(Data for processing Opens)
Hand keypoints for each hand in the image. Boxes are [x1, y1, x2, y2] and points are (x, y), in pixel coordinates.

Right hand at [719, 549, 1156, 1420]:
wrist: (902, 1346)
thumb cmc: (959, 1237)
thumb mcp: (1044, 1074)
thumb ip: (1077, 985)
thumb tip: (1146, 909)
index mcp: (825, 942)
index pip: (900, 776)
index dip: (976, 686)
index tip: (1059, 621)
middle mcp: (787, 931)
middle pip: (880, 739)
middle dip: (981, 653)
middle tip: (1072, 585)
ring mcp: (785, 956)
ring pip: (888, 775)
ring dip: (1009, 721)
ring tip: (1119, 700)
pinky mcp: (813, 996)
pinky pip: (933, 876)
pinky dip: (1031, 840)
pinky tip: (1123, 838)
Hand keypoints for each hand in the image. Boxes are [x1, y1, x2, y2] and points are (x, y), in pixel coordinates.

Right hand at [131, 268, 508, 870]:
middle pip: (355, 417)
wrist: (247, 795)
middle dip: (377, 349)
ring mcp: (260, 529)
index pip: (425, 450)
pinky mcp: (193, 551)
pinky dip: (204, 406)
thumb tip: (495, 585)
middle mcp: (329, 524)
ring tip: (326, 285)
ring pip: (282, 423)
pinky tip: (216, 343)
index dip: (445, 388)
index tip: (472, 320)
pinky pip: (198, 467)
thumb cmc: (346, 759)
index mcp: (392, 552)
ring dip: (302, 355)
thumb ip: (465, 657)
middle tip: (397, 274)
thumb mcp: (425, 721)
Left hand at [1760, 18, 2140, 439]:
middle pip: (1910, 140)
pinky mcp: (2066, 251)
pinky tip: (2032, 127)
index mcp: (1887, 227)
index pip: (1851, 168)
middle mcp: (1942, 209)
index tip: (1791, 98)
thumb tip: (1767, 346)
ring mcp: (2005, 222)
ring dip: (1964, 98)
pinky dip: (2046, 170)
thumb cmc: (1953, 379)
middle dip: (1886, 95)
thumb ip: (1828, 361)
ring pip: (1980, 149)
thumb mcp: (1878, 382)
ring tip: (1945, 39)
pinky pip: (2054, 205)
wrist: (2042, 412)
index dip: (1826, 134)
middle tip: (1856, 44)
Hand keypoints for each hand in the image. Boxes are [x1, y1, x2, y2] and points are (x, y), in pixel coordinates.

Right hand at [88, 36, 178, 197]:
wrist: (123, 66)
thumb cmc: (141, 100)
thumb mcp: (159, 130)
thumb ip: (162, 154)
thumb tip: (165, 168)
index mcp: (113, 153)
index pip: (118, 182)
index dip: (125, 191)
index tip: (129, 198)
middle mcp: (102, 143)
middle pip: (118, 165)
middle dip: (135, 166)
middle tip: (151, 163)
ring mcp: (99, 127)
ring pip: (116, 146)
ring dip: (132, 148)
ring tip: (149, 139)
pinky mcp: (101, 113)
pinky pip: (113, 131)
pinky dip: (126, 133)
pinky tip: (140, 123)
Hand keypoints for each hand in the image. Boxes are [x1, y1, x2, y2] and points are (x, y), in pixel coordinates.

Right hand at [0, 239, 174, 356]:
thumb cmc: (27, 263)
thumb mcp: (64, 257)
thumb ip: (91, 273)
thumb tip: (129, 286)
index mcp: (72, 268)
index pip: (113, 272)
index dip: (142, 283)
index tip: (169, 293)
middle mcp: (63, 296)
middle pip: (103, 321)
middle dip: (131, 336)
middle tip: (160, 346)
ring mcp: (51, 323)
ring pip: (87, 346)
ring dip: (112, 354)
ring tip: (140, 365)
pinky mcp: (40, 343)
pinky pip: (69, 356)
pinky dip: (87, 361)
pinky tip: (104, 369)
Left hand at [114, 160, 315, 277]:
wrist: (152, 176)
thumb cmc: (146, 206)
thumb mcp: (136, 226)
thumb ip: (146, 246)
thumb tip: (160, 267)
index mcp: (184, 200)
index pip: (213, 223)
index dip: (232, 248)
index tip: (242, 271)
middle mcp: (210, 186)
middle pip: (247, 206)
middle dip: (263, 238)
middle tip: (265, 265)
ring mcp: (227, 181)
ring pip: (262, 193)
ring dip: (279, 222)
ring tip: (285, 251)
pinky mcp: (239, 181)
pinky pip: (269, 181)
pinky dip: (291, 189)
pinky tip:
(Data for processing Closes)
_Your objective_
Exactly reproduce every line of the data above.

_Answer section_
Hand keypoints for each hand in the image. Boxes are [x1, y1, x2, y2] and points are (x, y), in pixel coordinates.

Right hand at [719, 549, 1156, 1420]:
wrist: (902, 1346)
thumb cmc: (959, 1237)
thumb mcp: (1044, 1074)
thumb ip: (1077, 985)
thumb tip: (1146, 909)
index mcp: (825, 942)
index pip: (900, 776)
index dip: (976, 686)
index tip: (1059, 621)
middle mcp: (787, 931)
middle pip: (880, 739)
middle dip: (981, 653)
middle tip: (1072, 585)
ring mcp: (785, 956)
ring pip: (888, 775)
ring dip: (1009, 721)
ring tip: (1119, 700)
pinky mcp: (813, 996)
pinky pip: (933, 876)
pinky dip: (1031, 840)
pinky tip: (1123, 838)
Hand keypoints for each hand in the image. Boxes are [x1, y1, x2, y2] and points are (x, y), in pixel coordinates.

Right hand at [131, 268, 508, 870]:
middle pip: (355, 417)
wrist: (247, 795)
middle dip: (377, 349)
ring mcp: (260, 529)
index pip: (425, 450)
pinky mcp: (193, 551)
pinky dip: (204, 406)
thumb tip: (495, 585)
middle mcp: (329, 524)
ring tip: (326, 285)
ring pip: (282, 423)
pinky tip: (216, 343)
index dip: (445, 388)
index tip: (472, 320)
pinky pip: (198, 467)
thumb cmc: (346, 759)
index mcp: (392, 552)
ring dip: (302, 355)
thumb ip: (465, 657)
middle tip: (397, 274)
thumb mcp: (425, 721)
Left hand at [1760, 18, 2140, 439]:
middle pip: (1910, 140)
pinky mcp: (2066, 251)
pinky tip: (2032, 127)
index mcp: (1887, 227)
index pip: (1851, 168)
middle mcp: (1942, 209)
index tip: (1791, 98)
thumb tip: (1767, 346)
ring mcp: (2005, 222)
ring dip: (1964, 98)
pinky dip: (2046, 170)
thumb cmc: (1953, 379)
middle dip: (1886, 95)
thumb ip: (1828, 361)
ring pip: (1980, 149)
thumb mcp: (1878, 382)
ring tip: (1945, 39)
pinky pip: (2054, 205)
wrist: (2042, 412)
index dip: (1826, 134)
middle tip: (1856, 44)
Hand keypoints for each hand in the image. Boxes are [x1, y1, x2, y2] and points are (x, y), in pixel coordinates.

Right hand at [88, 36, 178, 197]:
wrist: (123, 66)
thumb cmc: (141, 100)
thumb mcp: (159, 130)
thumb ip: (162, 154)
thumb tip: (165, 168)
index mcp: (113, 153)
index pip: (118, 182)
index dip: (125, 191)
index tip: (129, 198)
middle mcp: (102, 143)
middle pip: (118, 165)
middle dip: (135, 166)
middle tip: (151, 163)
ring mcp: (99, 127)
ring pip: (116, 146)
ring dip: (132, 148)
ring tip: (149, 139)
pinky mcp: (101, 113)
pinky pip: (113, 131)
pinky dip: (126, 133)
pinky tip: (140, 123)
Hand keypoints for each hand in the image. Boxes are [x1, y1, x2, y2] and points are (x, y), in pixel coordinates.

Right hand at [0, 239, 174, 356]:
thumb cmc: (27, 263)
thumb mcp: (64, 257)
thumb ip: (91, 273)
thumb tip: (129, 286)
index mcp: (72, 268)
index pip: (113, 272)
index dip: (142, 283)
index tip: (169, 293)
middle mcp: (63, 296)
middle pip: (103, 321)
middle dip: (131, 336)
middle tip: (160, 346)
ring mcp: (51, 323)
ring pip: (87, 346)
ring dip: (112, 354)
ring tip: (140, 365)
pinky mcp: (40, 343)
pinky pip: (69, 356)
pinky dip: (87, 361)
pinky tip: (104, 369)
Left hand at [114, 160, 315, 277]:
wrist: (152, 176)
thumb cmc: (146, 206)
thumb mcp: (136, 226)
thumb ip: (146, 246)
thumb tip: (160, 267)
index mcp: (184, 200)
index pip: (213, 223)
index dip: (232, 248)
index tip: (242, 271)
middle mcp: (210, 186)
middle pip: (247, 206)
middle dip: (263, 238)
middle tip: (265, 265)
ring mcp: (227, 181)
ring pip: (262, 193)
ring dip: (279, 222)
ring tip: (285, 251)
pinky mcp: (239, 181)
pinky pip: (269, 181)
pinky dip: (291, 189)
pinky tip:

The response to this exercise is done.